Their gigs were frenetic affairs and as a live band they had a great following, however it wasn't until 1979 that they first made the charts with Love Song, although their albums fared better.

"I think that the reason we didn't have any hits at first was because they didn't get played on the radio." He explained.

"Our first album was very raw and underproduced, although I'm very proud of it now. Damned Damned Damned has such an exciting sound. We were actually ahead of the game and were much faster than other bands. I remember when we did a John Peel session for Radio One, the control room was full of people wanting to listen in. We had a manic energy that shocked people."

In the 80s, the Goth image came to the fore and they began to show that, unlike many of their 'new wave' contemporaries, they could actually play.

Sensible had a solo contract also at this time and scored a surprise Number One with Happy Talk from the musical South Pacific.

"I became the most unlikely pop star in Britain, 'cos I was still a yobbo then." says Cap.

Finally, the strain of two careers took its toll and he left The Damned.

"It was so knackering. I'd do TV-AM in the morning, fly off to do some TV in Europe and then get back to play a Damned show at night. Something had to give and I ended up choosing the one which made the least dosh."

The group then entered their most commercial phase and they had eight consecutive chart singles, starting with Grimly Fiendish in 1985 and ended with In Dulce Decorum 18 months later. Eight hits in 18 months – that's a pretty good strike rate.

In amongst the octet of hits was the cover of the Barry Ryan 1968 hit Eloise which reached the dizzy heights of number three in the charts, and the magnificent Alone Again Or – a cover of the Love classic.

The band split again whilst the band members pursued other projects before reforming again in 1995. Then would you believe, they split again, before Vanian and Sensible got back together a year later.

Given exercise 1: From the passage on The Damned, print the part starting at "Their gigs were" and ending at "could actually play.".
Given exercise 2: Put this sentence from the passage on The Damned into Spanish: "Finally, the strain of two careers took its toll and he left The Damned."
Work only from the passage on The Damned.

Data:
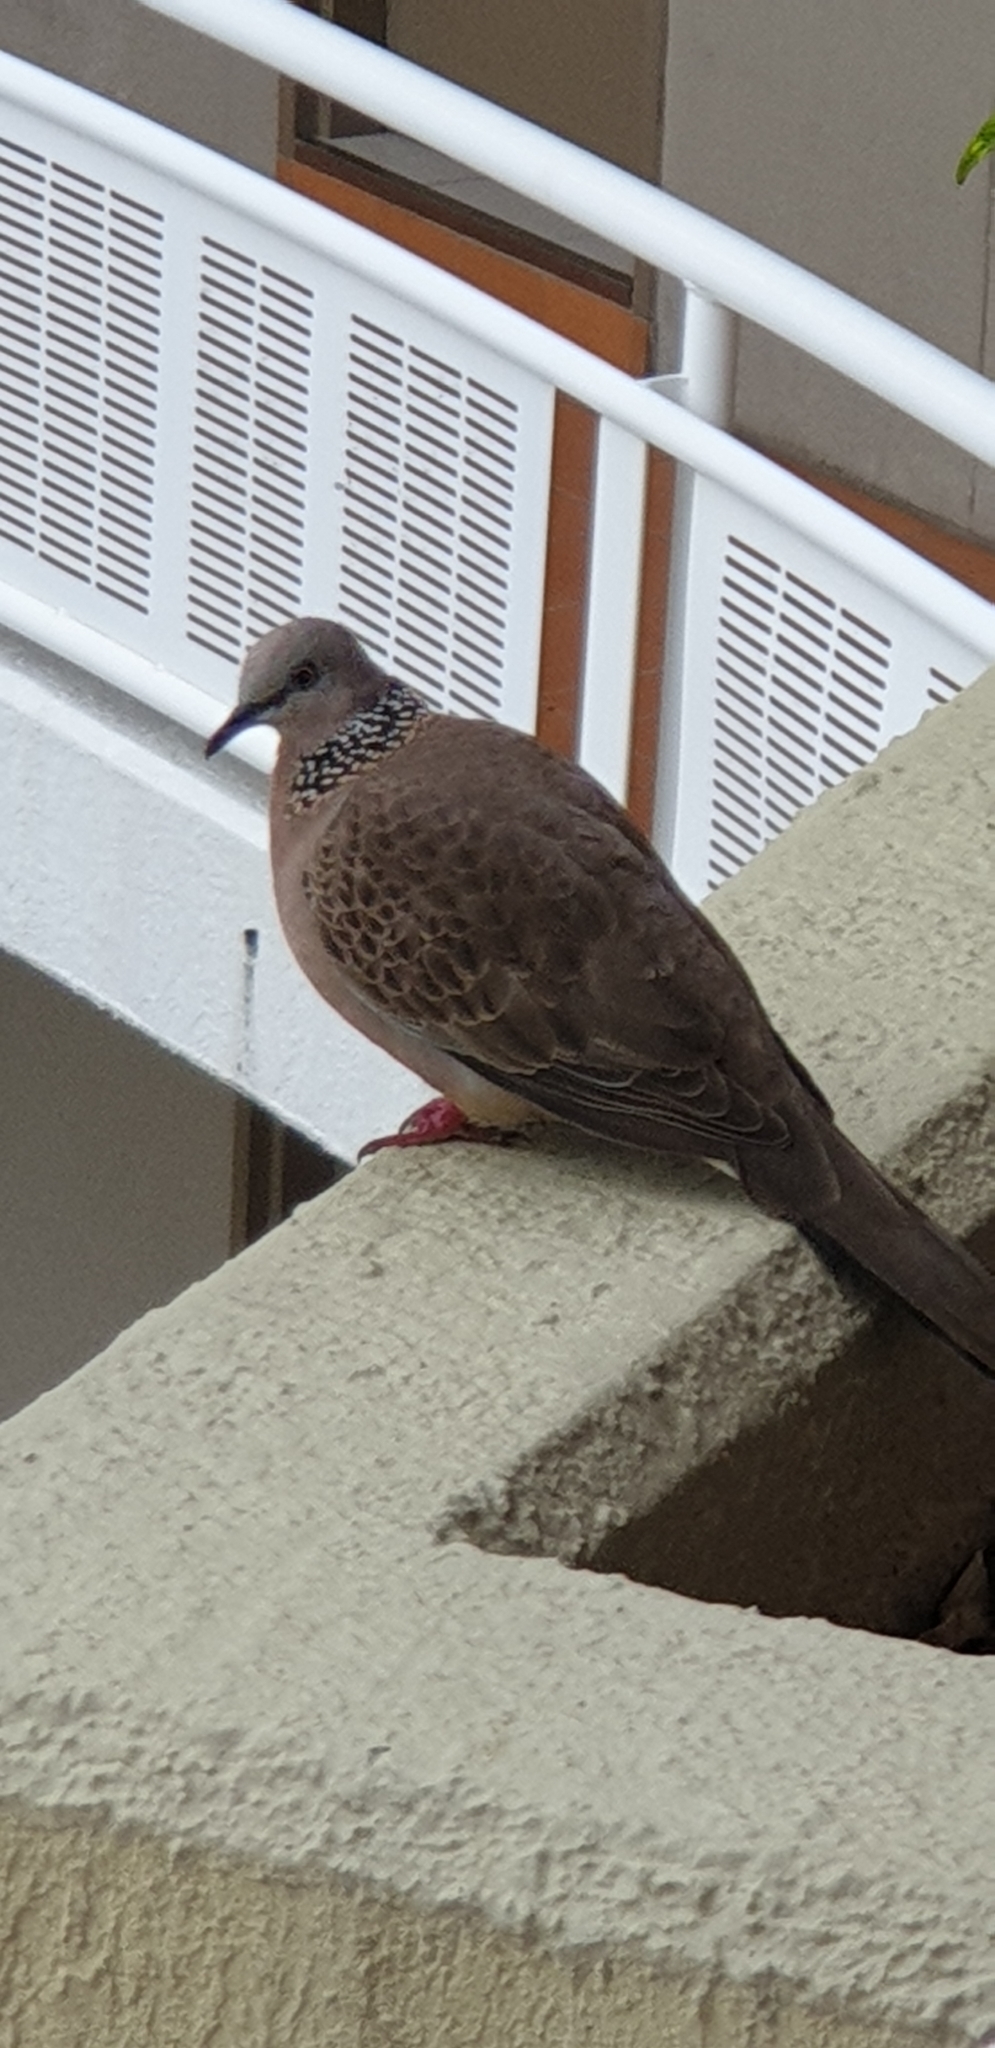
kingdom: Animalia
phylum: Chordata
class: Aves
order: Columbiformes
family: Columbidae
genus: Spilopelia
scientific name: Spilopelia chinensis
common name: Spotted dove
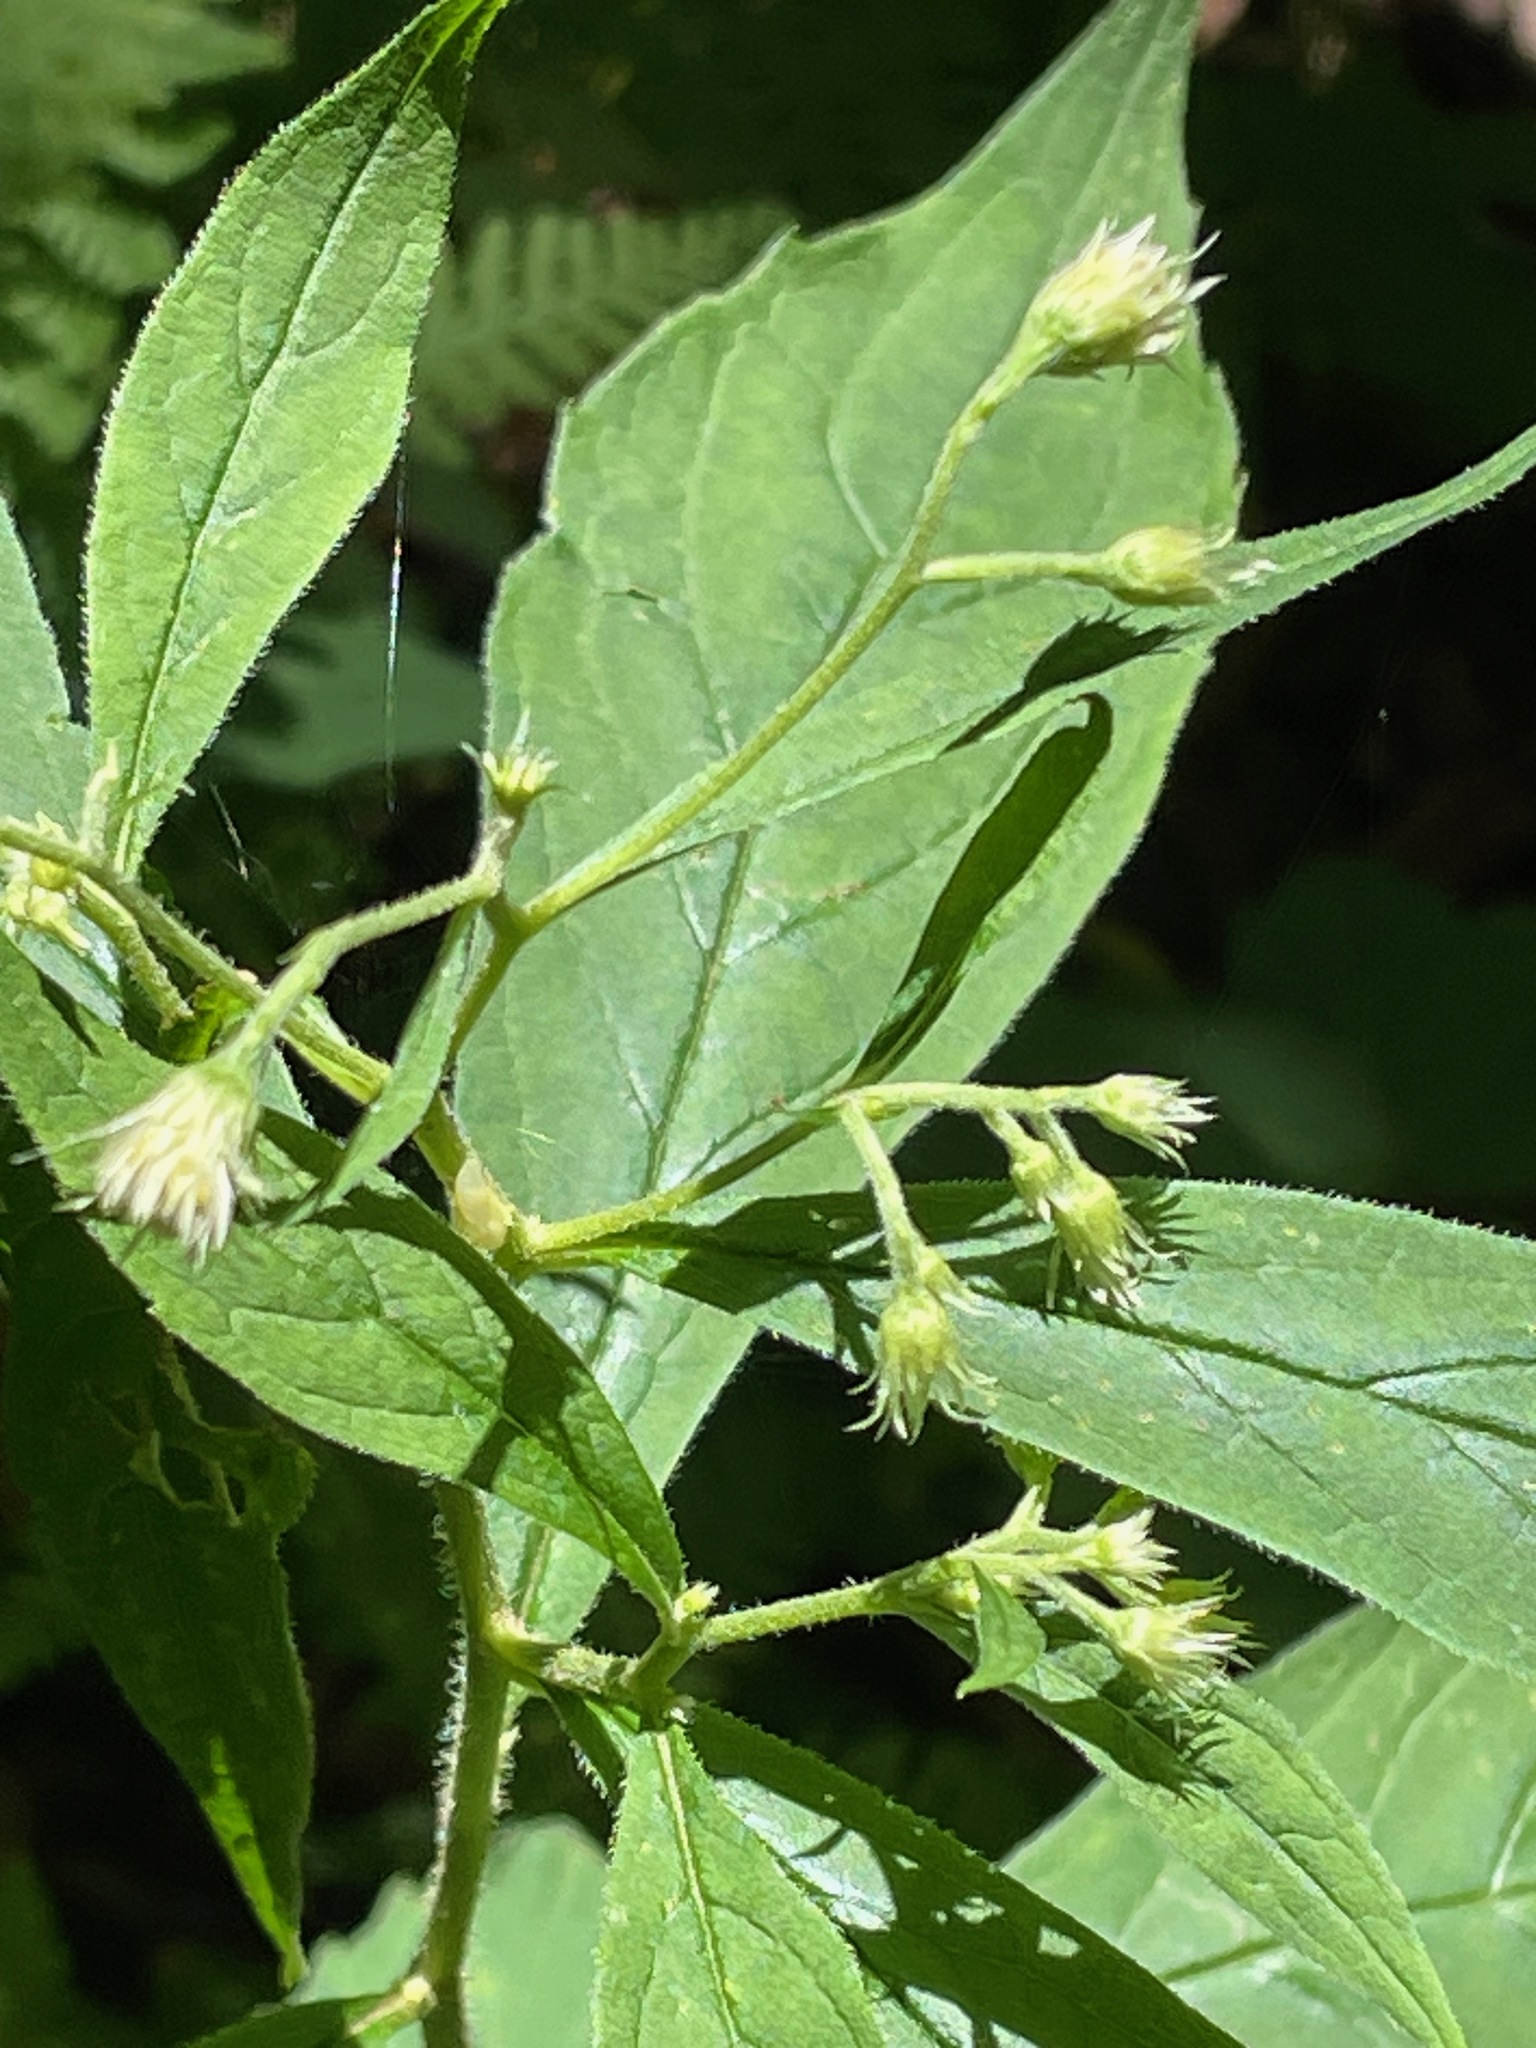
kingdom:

Complete answer 1:
Their gigs were frenetic affairs and as a live band they had a great following, however it wasn't until 1979 that they first made the charts with Love Song, although their albums fared better.

"I think that the reason we didn't have any hits at first was because they didn't get played on the radio." He explained.

"Our first album was very raw and underproduced, although I'm very proud of it now. Damned Damned Damned has such an exciting sound. We were actually ahead of the game and were much faster than other bands. I remember when we did a John Peel session for Radio One, the control room was full of people wanting to listen in. We had a manic energy that shocked people."

In the 80s, the Goth image came to the fore and they began to show that, unlike many of their 'new wave' contemporaries, they could actually play.

Complete answer 2: Finalmente, la tensión de dos carreras pasó factura y abandonó The Damned.